> EXERCISE PROMPT
Below are the records. Retype exactly the lines between the lines holding "drop, server error)" and "- [ ] Stop polling", inclusive.

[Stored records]
● ● ● ● ●

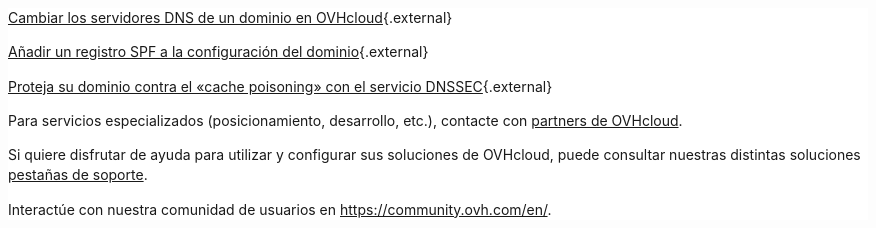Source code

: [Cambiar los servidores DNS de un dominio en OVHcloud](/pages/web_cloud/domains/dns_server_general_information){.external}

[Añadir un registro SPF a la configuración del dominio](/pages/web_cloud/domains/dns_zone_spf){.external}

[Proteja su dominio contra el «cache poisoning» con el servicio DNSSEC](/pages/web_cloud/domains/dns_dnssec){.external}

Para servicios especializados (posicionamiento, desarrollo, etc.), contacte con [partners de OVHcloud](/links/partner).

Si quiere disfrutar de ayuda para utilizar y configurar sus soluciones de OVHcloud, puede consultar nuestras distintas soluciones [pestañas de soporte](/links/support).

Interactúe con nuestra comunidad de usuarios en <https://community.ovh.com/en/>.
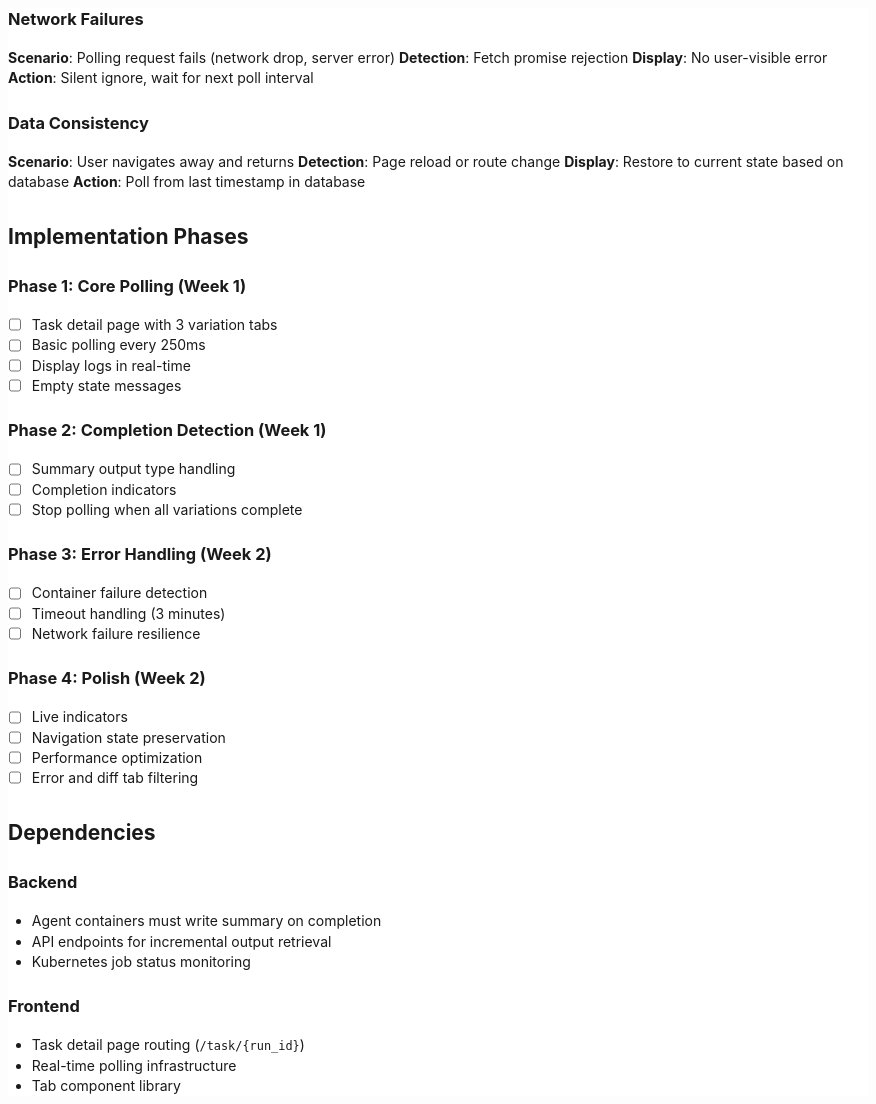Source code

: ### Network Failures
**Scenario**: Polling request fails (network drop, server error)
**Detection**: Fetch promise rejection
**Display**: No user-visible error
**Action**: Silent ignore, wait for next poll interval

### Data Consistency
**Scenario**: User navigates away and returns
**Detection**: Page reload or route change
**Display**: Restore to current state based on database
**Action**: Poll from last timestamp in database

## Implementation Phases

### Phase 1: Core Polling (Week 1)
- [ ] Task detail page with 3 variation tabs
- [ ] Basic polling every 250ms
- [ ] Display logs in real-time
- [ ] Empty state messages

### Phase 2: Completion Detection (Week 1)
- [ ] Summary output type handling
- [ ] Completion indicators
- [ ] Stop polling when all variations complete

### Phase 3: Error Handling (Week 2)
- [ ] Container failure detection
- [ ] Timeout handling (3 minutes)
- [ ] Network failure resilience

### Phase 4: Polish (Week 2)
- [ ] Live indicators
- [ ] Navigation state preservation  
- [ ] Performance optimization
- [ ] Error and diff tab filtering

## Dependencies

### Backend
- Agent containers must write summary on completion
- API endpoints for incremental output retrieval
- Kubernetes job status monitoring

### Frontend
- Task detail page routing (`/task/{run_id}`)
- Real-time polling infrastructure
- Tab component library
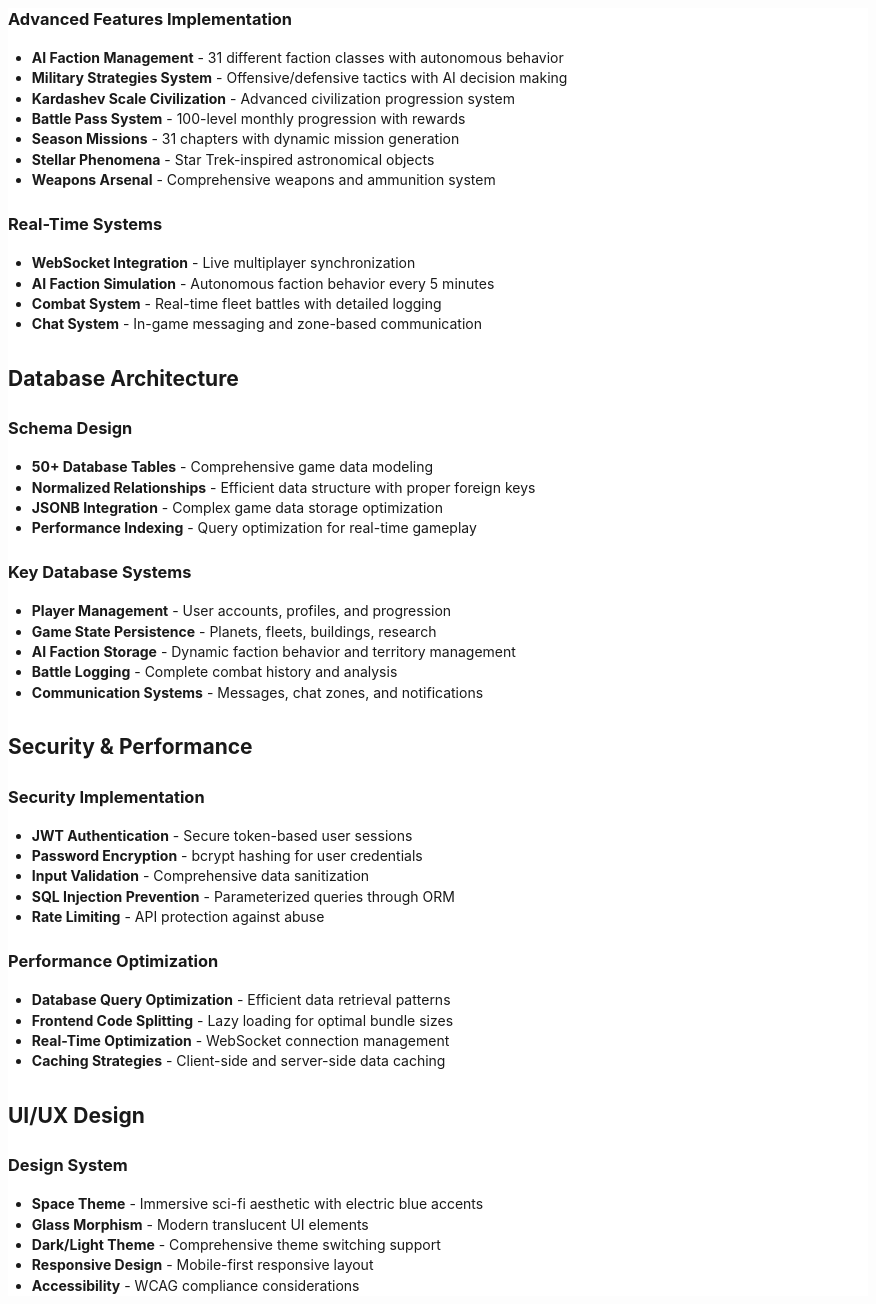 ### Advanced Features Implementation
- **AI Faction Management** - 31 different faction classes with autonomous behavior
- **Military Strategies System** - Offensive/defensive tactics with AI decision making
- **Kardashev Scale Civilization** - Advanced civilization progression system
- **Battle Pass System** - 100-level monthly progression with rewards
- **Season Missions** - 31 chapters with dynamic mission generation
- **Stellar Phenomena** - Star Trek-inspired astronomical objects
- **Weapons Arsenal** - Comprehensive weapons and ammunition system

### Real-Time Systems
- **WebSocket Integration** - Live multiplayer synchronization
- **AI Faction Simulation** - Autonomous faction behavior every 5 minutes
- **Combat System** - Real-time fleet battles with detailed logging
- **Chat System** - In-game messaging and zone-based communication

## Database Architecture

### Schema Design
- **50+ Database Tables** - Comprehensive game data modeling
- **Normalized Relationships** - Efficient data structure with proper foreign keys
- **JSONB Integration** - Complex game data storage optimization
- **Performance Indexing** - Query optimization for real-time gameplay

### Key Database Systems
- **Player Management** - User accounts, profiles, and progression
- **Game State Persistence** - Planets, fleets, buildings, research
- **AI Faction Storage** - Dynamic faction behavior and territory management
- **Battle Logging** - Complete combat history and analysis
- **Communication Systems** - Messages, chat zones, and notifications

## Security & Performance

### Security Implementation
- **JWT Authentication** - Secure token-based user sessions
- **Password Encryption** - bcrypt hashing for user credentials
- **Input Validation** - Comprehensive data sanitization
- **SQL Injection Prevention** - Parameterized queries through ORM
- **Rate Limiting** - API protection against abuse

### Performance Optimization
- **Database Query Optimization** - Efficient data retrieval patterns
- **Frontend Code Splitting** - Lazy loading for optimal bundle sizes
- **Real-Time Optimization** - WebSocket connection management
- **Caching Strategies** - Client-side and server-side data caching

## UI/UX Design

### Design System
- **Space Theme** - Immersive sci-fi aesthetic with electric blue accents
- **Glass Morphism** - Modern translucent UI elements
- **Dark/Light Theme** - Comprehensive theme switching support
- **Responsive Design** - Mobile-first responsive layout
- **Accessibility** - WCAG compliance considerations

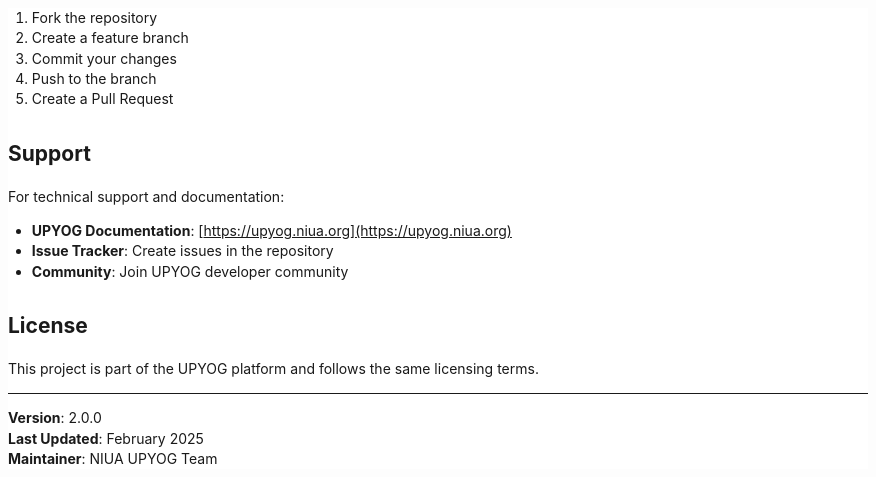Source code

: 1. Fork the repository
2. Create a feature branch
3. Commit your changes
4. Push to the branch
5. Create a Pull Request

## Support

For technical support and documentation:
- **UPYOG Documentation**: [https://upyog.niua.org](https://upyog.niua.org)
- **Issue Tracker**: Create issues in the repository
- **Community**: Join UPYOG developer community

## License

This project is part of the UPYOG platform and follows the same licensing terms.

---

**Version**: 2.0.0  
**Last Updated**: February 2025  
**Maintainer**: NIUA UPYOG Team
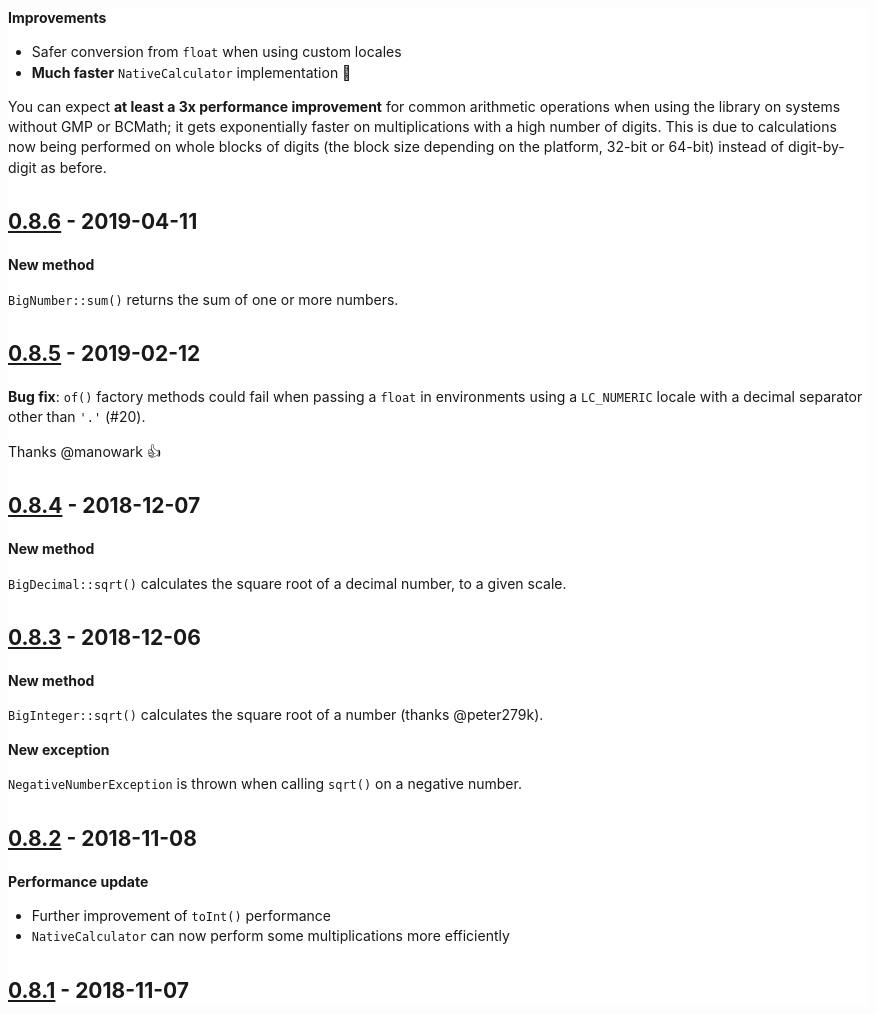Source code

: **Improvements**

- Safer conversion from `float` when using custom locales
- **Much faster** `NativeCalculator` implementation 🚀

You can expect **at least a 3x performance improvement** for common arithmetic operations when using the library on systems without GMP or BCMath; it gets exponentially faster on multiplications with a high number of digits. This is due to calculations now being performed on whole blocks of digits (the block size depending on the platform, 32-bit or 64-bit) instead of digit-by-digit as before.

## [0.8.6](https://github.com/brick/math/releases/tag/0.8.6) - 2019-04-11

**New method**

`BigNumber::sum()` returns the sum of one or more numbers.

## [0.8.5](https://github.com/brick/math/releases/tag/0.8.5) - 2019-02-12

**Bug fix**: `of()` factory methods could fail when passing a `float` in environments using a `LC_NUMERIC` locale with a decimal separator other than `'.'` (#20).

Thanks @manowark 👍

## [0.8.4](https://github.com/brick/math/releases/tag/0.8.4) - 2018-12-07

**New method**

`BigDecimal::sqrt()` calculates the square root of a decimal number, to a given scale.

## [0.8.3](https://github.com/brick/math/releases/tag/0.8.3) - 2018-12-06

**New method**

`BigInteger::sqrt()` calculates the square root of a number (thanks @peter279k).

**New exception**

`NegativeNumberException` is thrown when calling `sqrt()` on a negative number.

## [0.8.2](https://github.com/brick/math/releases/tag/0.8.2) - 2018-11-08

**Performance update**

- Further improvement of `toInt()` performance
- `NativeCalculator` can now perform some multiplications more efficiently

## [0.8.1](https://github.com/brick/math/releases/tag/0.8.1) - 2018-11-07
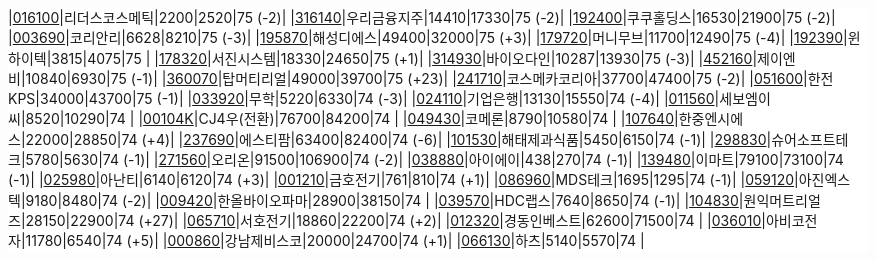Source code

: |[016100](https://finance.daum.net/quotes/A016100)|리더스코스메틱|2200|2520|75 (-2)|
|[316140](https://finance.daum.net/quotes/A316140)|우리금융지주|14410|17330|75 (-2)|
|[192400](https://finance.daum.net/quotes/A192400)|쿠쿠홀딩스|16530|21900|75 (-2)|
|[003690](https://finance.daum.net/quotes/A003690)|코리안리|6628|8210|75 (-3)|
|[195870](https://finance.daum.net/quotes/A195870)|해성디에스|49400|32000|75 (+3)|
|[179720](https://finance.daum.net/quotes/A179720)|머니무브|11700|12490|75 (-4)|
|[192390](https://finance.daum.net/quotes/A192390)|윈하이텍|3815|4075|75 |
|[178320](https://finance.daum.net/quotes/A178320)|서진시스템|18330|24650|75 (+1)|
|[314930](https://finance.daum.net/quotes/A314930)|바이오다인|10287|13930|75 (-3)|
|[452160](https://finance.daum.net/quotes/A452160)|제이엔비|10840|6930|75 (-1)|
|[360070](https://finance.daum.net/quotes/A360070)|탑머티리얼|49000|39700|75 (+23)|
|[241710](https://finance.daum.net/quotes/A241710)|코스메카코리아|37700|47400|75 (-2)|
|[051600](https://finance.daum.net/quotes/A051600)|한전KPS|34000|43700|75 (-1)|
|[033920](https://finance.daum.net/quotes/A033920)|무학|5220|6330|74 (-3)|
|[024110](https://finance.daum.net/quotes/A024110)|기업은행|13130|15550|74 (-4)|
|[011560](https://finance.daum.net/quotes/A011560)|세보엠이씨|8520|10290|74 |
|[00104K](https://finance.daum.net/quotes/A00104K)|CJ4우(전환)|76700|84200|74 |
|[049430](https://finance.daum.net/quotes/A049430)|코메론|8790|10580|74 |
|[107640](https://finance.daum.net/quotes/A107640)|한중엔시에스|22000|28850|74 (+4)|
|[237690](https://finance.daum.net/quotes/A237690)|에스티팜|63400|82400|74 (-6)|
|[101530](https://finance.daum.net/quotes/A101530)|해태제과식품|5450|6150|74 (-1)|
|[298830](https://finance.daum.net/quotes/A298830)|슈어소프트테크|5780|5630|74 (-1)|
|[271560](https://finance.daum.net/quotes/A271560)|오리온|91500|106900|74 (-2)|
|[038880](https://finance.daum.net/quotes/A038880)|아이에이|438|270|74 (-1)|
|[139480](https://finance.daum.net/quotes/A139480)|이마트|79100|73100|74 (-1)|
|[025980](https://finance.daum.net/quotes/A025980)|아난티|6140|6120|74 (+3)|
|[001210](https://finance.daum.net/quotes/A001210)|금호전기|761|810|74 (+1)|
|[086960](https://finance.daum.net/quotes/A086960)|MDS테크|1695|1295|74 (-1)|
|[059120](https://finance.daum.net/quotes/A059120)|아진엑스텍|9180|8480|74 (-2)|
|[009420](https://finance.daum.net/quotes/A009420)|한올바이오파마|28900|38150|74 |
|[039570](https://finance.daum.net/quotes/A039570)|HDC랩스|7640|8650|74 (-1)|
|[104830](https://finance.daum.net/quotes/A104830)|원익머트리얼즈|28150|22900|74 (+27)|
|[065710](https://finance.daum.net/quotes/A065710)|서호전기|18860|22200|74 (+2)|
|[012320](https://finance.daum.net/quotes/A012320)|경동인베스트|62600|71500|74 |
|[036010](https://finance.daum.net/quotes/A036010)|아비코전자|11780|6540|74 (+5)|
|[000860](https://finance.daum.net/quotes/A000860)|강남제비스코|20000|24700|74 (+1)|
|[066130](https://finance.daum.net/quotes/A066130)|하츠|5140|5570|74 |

● ● ● ● ●

> EXERCISE OUTPUT
**Scenario**: Polling request fails (network drop, server error)
**Detection**: Fetch promise rejection
**Display**: No user-visible error
**Action**: Silent ignore, wait for next poll interval

### Data Consistency
**Scenario**: User navigates away and returns
**Detection**: Page reload or route change
**Display**: Restore to current state based on database
**Action**: Poll from last timestamp in database

## Implementation Phases

### Phase 1: Core Polling (Week 1)
- [ ] Task detail page with 3 variation tabs
- [ ] Basic polling every 250ms
- [ ] Display logs in real-time
- [ ] Empty state messages

### Phase 2: Completion Detection (Week 1)
- [ ] Summary output type handling
- [ ] Completion indicators
- [ ] Stop polling when all variations complete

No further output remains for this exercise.